Work to be completed: From the body paragraphs of the Finnegans Wake guide text (not its headings), list every title that names a work, an episode, or a sketch.

That More than Considerably Unpleasant Bullocky

in finneganswake •  5 months ago 

Finnegans Wake ‒ A Prescriptive Guide

Harry Bullocky & the Claremont Institution (RFW 058.10–058.39)

The last ten pages of Chapter 3 of James Joyce’s Finnegans Wake comprise an episode known as The Battery at the Gate. This paragraph recounts the end of the actual battery, as HCE’s attacker final departs the scene. In the original edition of 1939 there was no paragraph break before That more than .... Danis Rose & John O’Hanlon restored it for their revised edition of 2010.

The first draft of this passage consisted of just a single transparent sentence:

The bullocky finally rang off & left the scene after exhorting him to come out so that he cd burst him up, proceeding in the direction of the deaf & dumb institute. ―Hayman 74

After completing this initial draft, Joyce immediately went on to write what would become the opening paragraph of the following chapter. Initially, he did not envisage a change of chapter at this point. As we saw in an earlier article, the division of The Humphriad into three chapters of Finnegans Wake was largely the result of happenstance. Joyce was required to split this expansion of his sketch Here Comes Everybody into three installments for publication.

Excerpted data:
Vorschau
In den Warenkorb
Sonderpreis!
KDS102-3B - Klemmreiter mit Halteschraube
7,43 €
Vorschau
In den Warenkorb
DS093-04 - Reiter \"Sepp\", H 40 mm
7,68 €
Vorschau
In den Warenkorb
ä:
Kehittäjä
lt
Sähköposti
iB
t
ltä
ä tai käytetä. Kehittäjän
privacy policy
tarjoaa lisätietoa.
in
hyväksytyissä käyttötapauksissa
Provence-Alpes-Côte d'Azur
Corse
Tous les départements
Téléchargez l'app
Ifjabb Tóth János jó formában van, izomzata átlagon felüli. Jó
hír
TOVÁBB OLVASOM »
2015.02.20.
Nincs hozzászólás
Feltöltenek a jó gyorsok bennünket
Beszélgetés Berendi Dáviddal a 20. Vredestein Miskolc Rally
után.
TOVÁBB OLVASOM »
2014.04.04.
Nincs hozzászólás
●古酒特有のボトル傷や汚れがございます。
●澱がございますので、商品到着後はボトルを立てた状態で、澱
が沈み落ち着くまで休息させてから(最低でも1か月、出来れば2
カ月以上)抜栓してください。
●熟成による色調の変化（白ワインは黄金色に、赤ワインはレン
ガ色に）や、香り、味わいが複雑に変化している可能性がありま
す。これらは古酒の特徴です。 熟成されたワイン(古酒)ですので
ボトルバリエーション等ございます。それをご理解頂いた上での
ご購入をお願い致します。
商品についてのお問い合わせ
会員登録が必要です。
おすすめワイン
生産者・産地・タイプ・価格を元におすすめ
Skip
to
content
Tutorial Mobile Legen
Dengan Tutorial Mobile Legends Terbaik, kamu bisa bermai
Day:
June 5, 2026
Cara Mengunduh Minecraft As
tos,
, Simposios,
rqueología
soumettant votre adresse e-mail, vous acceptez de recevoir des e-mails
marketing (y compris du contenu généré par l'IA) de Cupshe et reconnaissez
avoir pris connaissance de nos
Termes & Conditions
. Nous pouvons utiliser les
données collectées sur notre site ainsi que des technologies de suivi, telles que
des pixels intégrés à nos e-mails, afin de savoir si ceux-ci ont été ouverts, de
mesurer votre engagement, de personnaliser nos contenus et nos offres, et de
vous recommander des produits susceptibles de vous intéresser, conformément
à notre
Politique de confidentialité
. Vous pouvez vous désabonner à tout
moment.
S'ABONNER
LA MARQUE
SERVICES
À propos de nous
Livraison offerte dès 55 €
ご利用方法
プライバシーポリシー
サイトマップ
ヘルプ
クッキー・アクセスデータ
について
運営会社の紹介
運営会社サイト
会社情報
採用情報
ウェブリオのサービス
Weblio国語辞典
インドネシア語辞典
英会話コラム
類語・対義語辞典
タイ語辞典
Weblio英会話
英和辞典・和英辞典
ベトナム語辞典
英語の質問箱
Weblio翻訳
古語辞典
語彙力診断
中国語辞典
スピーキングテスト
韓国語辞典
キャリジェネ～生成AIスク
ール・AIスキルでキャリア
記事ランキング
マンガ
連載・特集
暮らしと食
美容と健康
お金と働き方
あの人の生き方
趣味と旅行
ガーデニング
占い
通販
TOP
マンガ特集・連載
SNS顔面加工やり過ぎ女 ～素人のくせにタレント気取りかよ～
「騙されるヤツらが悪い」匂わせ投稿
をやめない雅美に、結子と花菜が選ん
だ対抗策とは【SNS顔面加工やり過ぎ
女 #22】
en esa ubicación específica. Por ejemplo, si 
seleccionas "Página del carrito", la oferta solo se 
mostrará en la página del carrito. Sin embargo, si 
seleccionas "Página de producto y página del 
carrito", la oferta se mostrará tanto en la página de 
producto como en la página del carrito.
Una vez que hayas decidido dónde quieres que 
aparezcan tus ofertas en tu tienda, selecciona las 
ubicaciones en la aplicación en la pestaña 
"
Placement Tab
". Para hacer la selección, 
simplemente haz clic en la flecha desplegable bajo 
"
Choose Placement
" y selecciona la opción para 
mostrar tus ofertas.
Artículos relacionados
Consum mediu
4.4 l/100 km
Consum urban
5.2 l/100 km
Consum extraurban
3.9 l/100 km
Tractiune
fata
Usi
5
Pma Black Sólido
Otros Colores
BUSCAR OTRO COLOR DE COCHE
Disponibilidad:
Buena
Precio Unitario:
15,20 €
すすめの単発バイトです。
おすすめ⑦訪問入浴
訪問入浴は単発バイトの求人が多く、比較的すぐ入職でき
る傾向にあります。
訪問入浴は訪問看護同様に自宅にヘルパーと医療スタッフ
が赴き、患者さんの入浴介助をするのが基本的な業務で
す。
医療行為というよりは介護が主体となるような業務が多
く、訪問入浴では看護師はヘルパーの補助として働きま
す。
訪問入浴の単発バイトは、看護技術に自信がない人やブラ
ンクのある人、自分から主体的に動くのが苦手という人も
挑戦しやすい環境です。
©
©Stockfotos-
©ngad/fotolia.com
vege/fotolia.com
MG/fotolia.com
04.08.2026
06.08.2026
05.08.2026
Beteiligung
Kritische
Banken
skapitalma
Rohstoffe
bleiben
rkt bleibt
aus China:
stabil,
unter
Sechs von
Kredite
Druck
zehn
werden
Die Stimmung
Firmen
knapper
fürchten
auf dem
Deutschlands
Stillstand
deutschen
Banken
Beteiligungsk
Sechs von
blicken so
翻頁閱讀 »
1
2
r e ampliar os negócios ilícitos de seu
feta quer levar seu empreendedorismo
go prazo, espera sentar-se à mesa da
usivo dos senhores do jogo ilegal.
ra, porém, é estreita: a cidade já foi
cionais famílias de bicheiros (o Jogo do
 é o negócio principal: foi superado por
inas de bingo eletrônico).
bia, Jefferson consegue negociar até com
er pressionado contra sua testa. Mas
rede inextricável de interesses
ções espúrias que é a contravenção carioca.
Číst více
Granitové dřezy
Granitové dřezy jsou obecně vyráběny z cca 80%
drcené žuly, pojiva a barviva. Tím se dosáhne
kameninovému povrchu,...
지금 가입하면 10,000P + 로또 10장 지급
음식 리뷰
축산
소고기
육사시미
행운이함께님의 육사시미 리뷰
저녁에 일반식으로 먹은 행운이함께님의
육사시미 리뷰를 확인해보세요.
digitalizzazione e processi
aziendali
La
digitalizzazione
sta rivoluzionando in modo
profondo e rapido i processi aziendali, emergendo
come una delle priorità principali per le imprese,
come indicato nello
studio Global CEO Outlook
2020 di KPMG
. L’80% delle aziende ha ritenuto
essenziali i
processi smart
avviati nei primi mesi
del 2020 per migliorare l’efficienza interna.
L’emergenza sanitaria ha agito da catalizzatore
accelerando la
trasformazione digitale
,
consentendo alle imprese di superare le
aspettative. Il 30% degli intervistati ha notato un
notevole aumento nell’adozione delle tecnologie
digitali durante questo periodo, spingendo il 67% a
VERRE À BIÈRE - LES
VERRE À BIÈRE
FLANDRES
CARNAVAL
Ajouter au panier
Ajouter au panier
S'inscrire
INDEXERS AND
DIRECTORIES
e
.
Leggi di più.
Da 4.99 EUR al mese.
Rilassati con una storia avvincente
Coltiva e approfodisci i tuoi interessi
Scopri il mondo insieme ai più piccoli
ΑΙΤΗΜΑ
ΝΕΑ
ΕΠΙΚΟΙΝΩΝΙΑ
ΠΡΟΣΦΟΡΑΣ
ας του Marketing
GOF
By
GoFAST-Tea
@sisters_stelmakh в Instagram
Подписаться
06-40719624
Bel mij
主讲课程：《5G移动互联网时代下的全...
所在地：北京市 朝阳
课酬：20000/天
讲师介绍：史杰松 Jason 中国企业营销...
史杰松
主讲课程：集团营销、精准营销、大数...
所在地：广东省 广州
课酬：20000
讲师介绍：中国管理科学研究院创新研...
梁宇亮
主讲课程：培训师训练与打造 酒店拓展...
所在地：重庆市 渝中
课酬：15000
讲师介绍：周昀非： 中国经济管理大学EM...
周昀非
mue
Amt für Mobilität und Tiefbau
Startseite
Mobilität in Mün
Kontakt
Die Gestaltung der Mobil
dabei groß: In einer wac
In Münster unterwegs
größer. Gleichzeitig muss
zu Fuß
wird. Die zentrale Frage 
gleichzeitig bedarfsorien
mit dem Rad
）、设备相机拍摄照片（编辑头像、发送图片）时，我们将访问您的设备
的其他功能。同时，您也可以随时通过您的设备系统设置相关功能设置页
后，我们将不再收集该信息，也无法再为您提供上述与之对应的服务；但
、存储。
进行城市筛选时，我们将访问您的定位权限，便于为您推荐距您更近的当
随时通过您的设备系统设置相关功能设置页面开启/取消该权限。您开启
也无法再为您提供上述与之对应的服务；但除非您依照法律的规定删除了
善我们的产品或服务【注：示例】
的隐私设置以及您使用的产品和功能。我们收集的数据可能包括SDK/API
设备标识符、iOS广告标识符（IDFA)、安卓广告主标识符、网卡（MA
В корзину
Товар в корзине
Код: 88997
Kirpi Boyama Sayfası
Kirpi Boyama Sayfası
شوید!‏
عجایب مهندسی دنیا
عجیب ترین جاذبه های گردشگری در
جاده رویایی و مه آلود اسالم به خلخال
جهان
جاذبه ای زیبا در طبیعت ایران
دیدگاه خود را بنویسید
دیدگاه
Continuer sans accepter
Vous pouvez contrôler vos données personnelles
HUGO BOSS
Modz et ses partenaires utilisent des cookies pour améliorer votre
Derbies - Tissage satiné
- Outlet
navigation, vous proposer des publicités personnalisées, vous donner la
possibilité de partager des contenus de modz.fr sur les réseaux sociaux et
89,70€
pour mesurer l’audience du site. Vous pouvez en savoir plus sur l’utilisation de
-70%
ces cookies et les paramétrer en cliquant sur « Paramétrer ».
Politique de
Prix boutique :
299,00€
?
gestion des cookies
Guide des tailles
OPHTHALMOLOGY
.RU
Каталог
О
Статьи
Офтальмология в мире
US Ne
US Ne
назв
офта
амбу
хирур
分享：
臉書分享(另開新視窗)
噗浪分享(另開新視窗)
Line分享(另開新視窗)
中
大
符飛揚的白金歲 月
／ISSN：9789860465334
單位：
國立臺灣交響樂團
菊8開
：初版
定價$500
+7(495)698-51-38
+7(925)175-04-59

Response to the exercise:
- Finnegans Wake
- The Battery at the Gate
- The Humphriad
- Here Comes Everybody